Thanks for the rep anyway. I think you're a mighty fine one also. Larry and I talk about the loss of quality all the time..shame it is.
Hello God! I'm a 59 y/o retiree who has seen it all. 3 tours in Nam Many drugs and addicted to coke & booze. I'm clean & sober now. I live each day as a gift. I enjoy the simple things like good music, good friends & my family. I will always be young at heart I remember the good things and the bad things I've done. I refuse to grow into a Grumpy Old Man!! lol I Wish You The Best!! Lottrek59
God.. back in my mid twenties i encountered the imaginations of edgar allan poe..alan parsons..dylan thomas.. john lennon...I ate magic mushrooms direct from the cow manure..I heard the music of the spheres..i experienced astral projection.. had lucid dreams..watched sunsets while high..felt the wind on my face while walking on the beach..fell in love with a special person who baked me bread and took acid with me and made love to me.. but somewhere along the way the poetry turned sour and i did become a wage slave..i've raised one family and am working on a second..my second wife is a little younger and can't relate..she came along too late after our hippie generation zenith..she just doesn't get it..so i live that life of quiet desperation..longing for that beautiful earth woman who made me bread, smoked pot with me, made love with me and agreed with my liberal leanings. I love my children and they are either already very accomplished in their own right, or on the way to becomming...still i dream of the future when i can return to the dreams of my youth..and be true to the free spirit inside me that never died..that still gets excited by pink floyd and led zep and jimi and jim and being high for the purpose of appreciating god's wonderful creation..someday..maybe someday.. Woodstock Boy
I can relate...I too went for many years after my commune living,falling in love with a man who opened myself to me,freedom of mind and spirit time, into living a life where I didn't FEEL right. No matter who I was with or what I was doing, I knew it wasn't what was meant for me. I found myself holding onto anger and it was coming out in horrible ways against myself and my children and friends. I seemed to never be truly happy, only going through the motions to carry me from one day to the next. I gained a bunch of weight, did alot of crappy drugs, treating myself terrible. Stayed in a loveless, abusive relationship for way too many years.Went into a 7 year relationship for ALL the wrong reasons...... Then one day,I started to remember...the life I had all those years ago...the life that was joyful.
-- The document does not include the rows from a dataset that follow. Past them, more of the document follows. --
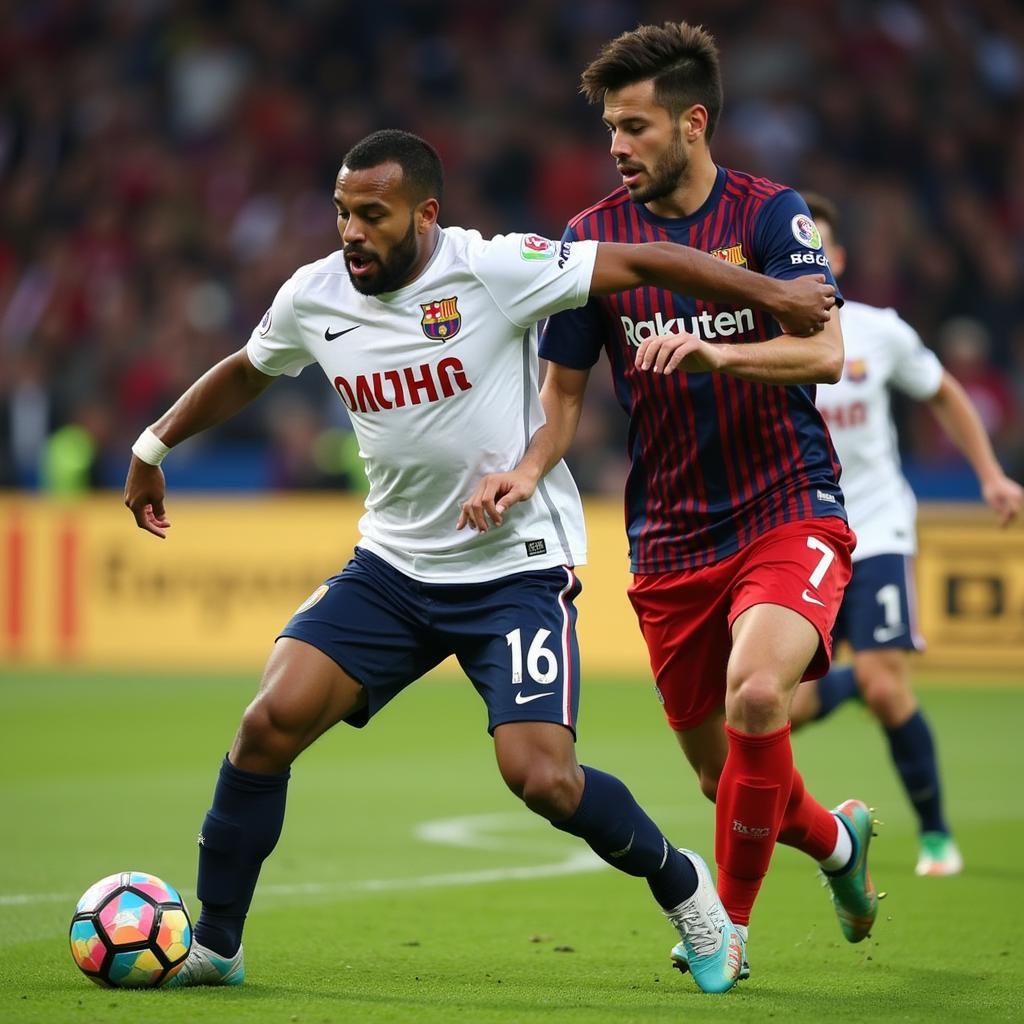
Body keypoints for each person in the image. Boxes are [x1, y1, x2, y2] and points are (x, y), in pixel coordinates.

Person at [123, 129, 835, 994]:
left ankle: (685, 889)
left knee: (542, 779)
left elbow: (646, 264)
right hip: (392, 567)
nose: (351, 231)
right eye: (343, 212)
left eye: (372, 215)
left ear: (424, 214)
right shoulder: (315, 294)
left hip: (513, 570)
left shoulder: (495, 269)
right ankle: (218, 946)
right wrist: (154, 443)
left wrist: (775, 295)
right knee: (268, 723)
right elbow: (249, 369)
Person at [463, 23, 879, 988]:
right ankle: (839, 847)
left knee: (761, 693)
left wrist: (718, 351)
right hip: (670, 534)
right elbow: (562, 399)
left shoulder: (771, 213)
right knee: (720, 778)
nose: (617, 145)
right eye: (611, 127)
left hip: (787, 505)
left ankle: (724, 927)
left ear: (693, 124)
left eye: (636, 126)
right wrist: (527, 473)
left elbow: (823, 351)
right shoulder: (590, 241)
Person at [787, 193, 1023, 876]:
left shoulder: (877, 331)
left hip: (878, 526)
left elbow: (943, 391)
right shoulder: (765, 334)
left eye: (823, 247)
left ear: (838, 257)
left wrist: (991, 475)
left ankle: (937, 834)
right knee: (789, 706)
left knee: (891, 690)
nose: (814, 258)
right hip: (802, 536)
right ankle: (849, 691)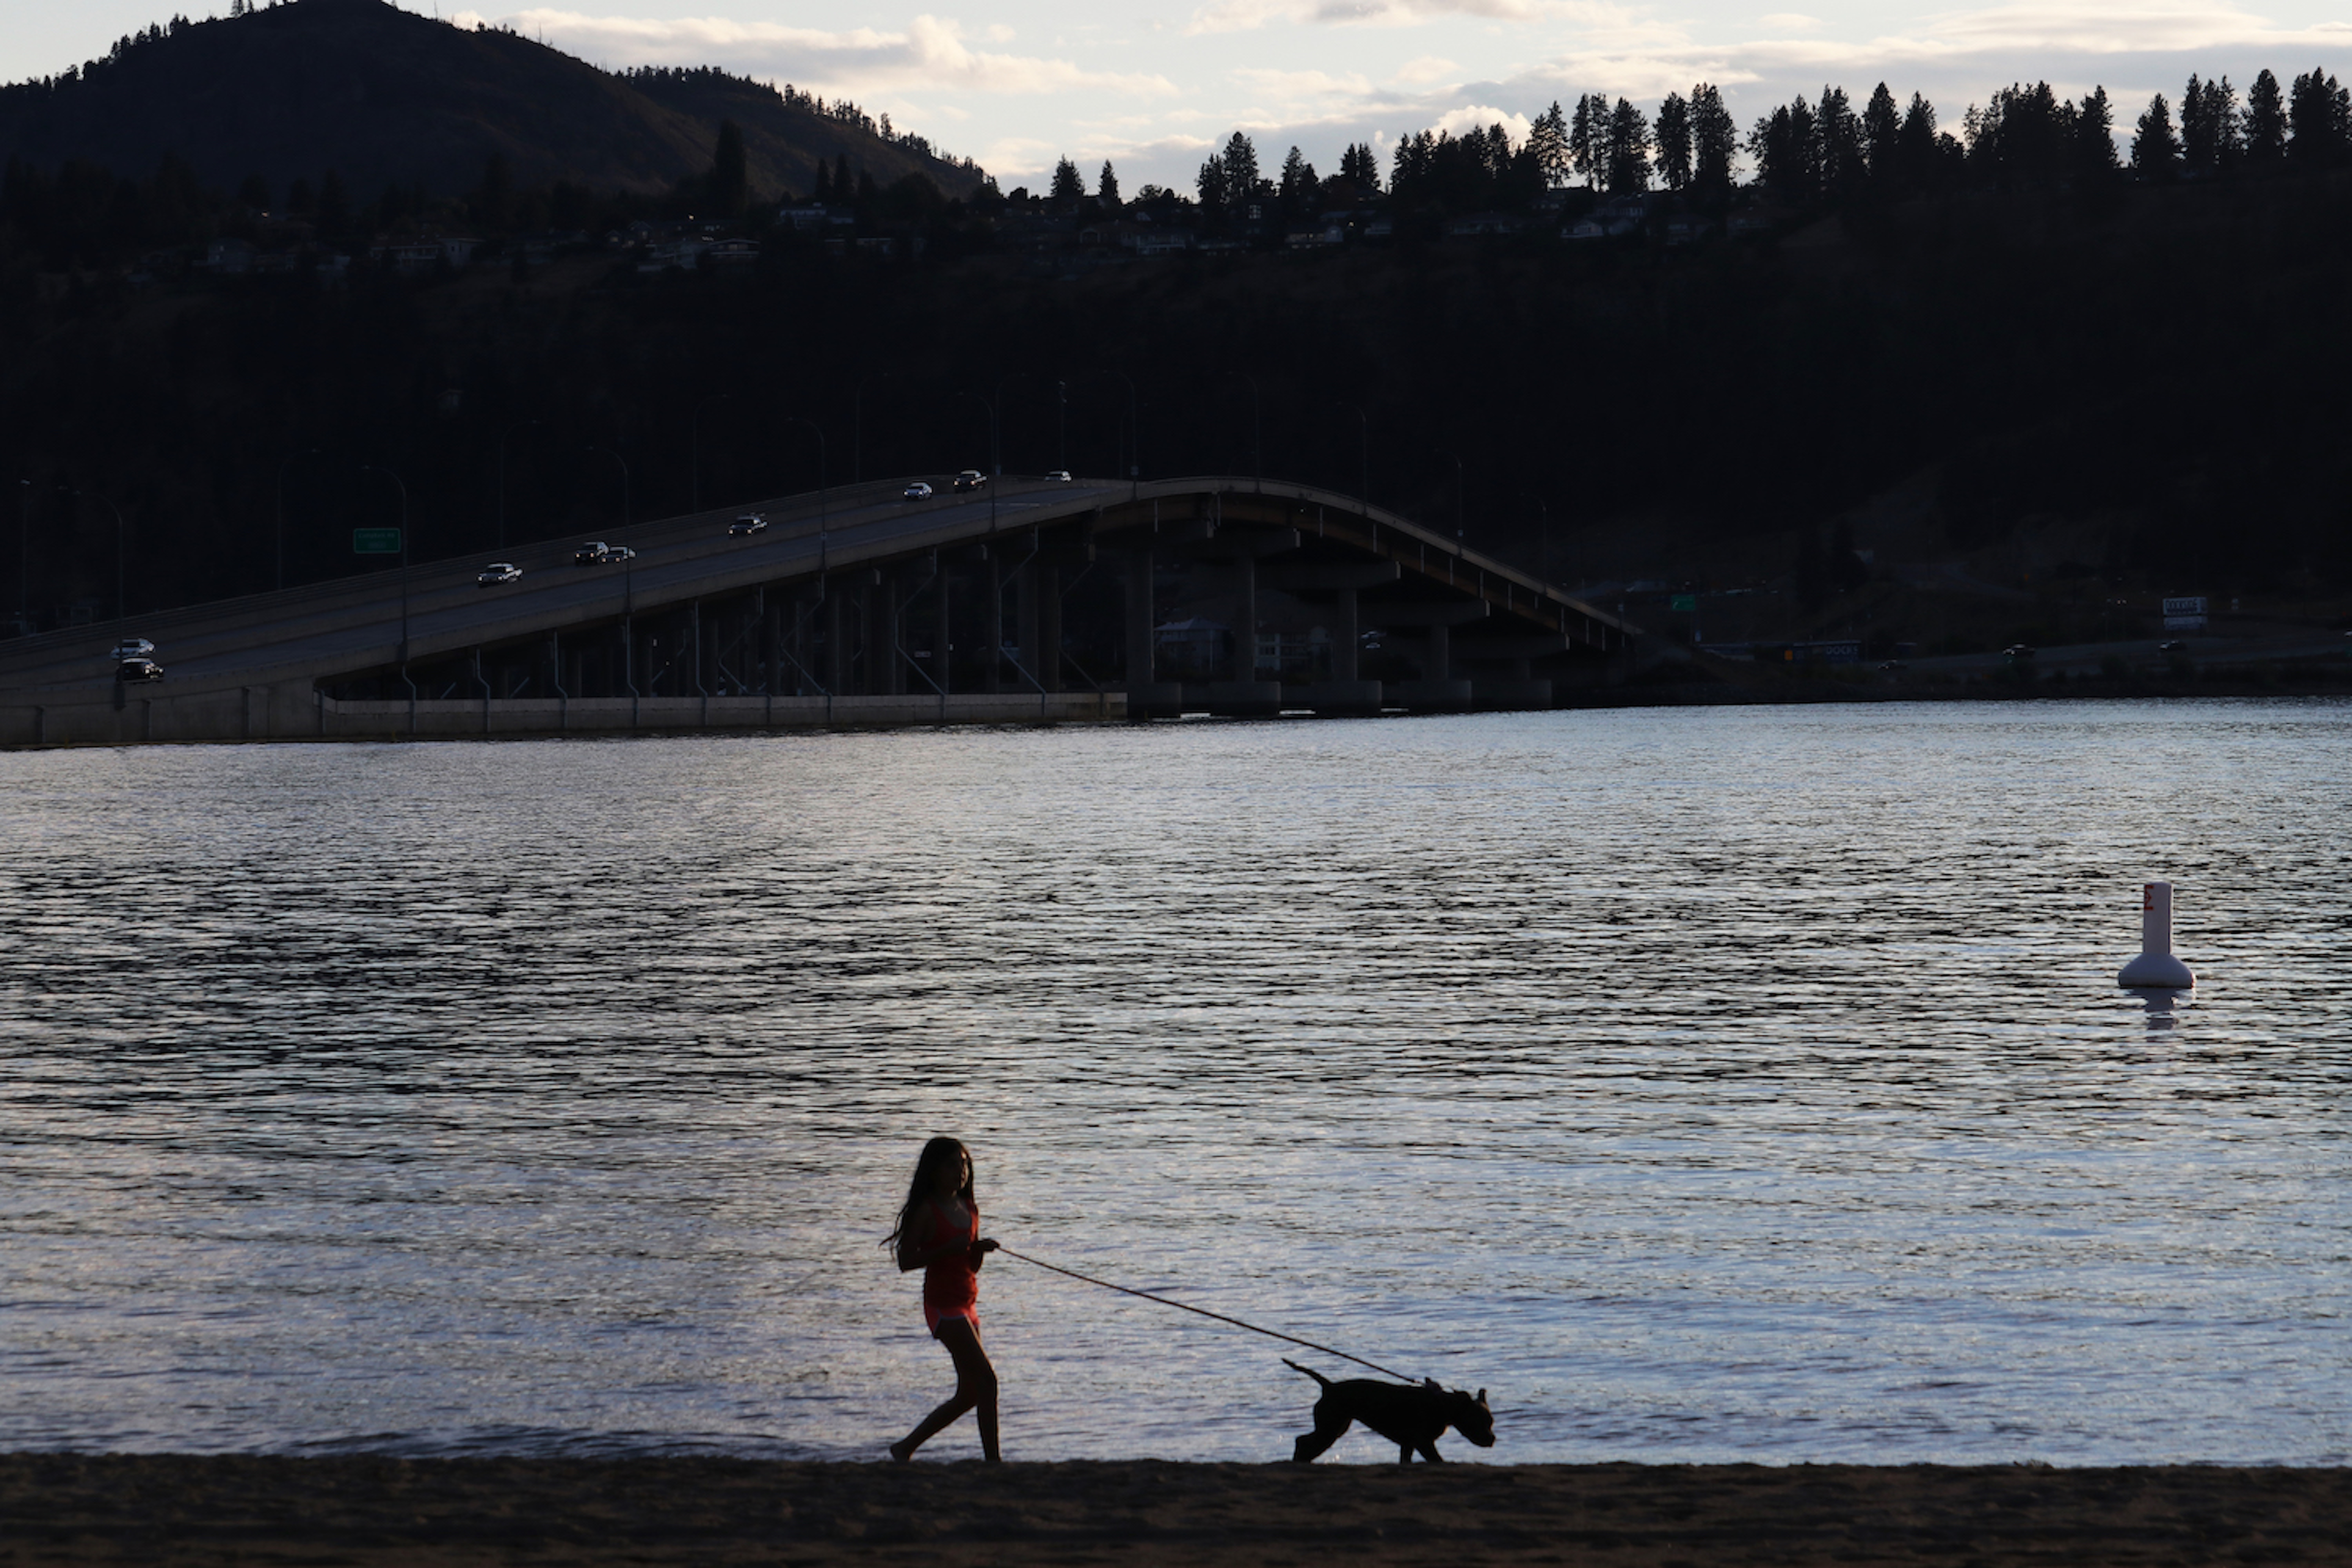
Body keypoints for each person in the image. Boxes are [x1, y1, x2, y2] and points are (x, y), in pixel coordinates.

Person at [885, 1136, 1002, 1461]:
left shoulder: (969, 1208)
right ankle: (994, 1463)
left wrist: (977, 1251)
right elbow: (906, 1262)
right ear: (934, 1170)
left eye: (964, 1165)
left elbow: (970, 1266)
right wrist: (943, 1251)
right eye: (952, 1164)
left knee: (970, 1394)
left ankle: (904, 1448)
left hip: (967, 1302)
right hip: (942, 1306)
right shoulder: (927, 1211)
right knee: (988, 1382)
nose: (960, 1171)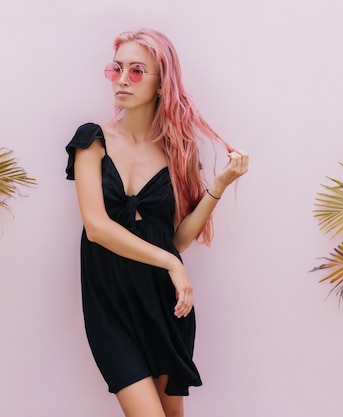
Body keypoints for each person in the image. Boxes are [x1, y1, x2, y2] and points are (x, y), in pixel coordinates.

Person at [65, 28, 249, 417]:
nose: (121, 80)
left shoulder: (177, 153)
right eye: (116, 69)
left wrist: (218, 185)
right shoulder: (91, 140)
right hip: (110, 304)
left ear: (162, 83)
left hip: (164, 304)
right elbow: (96, 227)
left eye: (136, 71)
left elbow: (177, 239)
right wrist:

I never forgot my first and only love, I had not seen him for many years and I always had kept him in my heart and always wanted to be with him, so I put in motion the things I needed to live a happy life. Everyday I started living happy, it wasn't a destination, it became a way of life. I started living for ME.Other things in my life started to all fall into place. Then I got the chance of my lifetime...to go back to Vermont where I lived all those years before.....found people who knew other people who might know where my first love might be...... Short story long....after 27 years we got back together, and now 34 years after first meeting him...we are married. Point is...if you are not living a happy life....start right now to. Be open and honest with yourself and your partner and see if you are moving in the same direction. If not, work something out for you both, maybe neither one of you is where you want to be... Even small steps toward your dream are steps. teepi
man i like older people like you. haha. i met someone on a train not too long ago who was pretty damn cool for someone who is past 30. oh yea, my room mate is 29, and he's the maddest of them all. also the suavest of them all, too.
JEEEEZ God! Whatever you do don't read my post about hating life! Guarenteed to bring you right down. I wish I would have read this thread first. Should've posted it here. Oh well, reading all this did pick up my spirits a bit, thank you very much. P.S. If you see a black Miniature Schnauzer running around, her name is Missy. Tell her I said hi.